まさかここで茉友ちゃんに会うとは思ってもみなくて、
俺は茉友ちゃんに見つかる前にすぐに階段の陰に隠れる。
あ、危ない…びっくりした…。
ってか、何で隠れる必要があるんだよ、俺。
そうは思ってもなかなかそこから動くことは出来ず、
その間にその階段を使っている他の生徒から俺は不審な目で見られている。
「…ど、どうかした?友希、」
「いや、ちょっと…何でもない、よ。

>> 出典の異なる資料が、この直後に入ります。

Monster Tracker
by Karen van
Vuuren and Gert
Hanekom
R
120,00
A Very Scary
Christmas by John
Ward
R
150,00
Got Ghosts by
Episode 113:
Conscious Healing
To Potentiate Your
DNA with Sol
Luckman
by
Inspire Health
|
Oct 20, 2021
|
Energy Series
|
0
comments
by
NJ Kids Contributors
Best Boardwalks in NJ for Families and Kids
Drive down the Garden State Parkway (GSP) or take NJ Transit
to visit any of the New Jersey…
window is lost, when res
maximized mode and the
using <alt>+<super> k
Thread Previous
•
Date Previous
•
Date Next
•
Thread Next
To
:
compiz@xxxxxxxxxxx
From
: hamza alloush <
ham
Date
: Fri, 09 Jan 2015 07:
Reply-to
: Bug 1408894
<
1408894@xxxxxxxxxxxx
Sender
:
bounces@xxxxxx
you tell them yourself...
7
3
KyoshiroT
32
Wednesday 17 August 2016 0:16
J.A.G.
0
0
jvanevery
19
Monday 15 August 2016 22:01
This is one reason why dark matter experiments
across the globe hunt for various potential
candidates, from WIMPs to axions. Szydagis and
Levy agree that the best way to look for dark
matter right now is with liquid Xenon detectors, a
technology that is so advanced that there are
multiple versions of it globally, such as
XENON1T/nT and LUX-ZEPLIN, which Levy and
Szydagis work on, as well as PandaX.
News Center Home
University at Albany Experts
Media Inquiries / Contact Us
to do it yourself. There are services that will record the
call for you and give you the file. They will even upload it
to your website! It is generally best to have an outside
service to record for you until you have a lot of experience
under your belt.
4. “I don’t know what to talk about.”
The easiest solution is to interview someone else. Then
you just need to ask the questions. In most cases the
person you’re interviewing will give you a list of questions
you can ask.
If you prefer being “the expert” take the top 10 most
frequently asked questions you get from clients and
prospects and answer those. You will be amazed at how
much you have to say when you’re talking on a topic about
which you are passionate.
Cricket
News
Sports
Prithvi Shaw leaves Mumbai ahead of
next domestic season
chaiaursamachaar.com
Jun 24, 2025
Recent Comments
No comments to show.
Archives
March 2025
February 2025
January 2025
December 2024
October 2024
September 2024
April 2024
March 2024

ははっ」
「?」
途中、同じクラスの女子にそう声をかけられたけど、俺は何を言えばいいのかわからず、笑って誤魔化した。
…そろそろいなくなった頃かな。
俺はそう思うと、ようやくそこから立ち上がって階段を下りる。
よし、今度こそ帰ろう。
そう思って、もう茉友ちゃんがいなくなった廊下を歩こうとした時だった。
「…?」
ふいに視界の端に、気になる姿が映った。
その人は、独り廊下で窓の外を見つめている。
…田中先生だ。
ちょうど田中先生に進路のことで話があった俺は、
「今のうちに」と先生に近づいた。
…─────しかし。
「あーあ…せっかく忠告してあげたのに、夏野さん」
次の瞬間、田中先生が小さな声で確かにそう呟いた。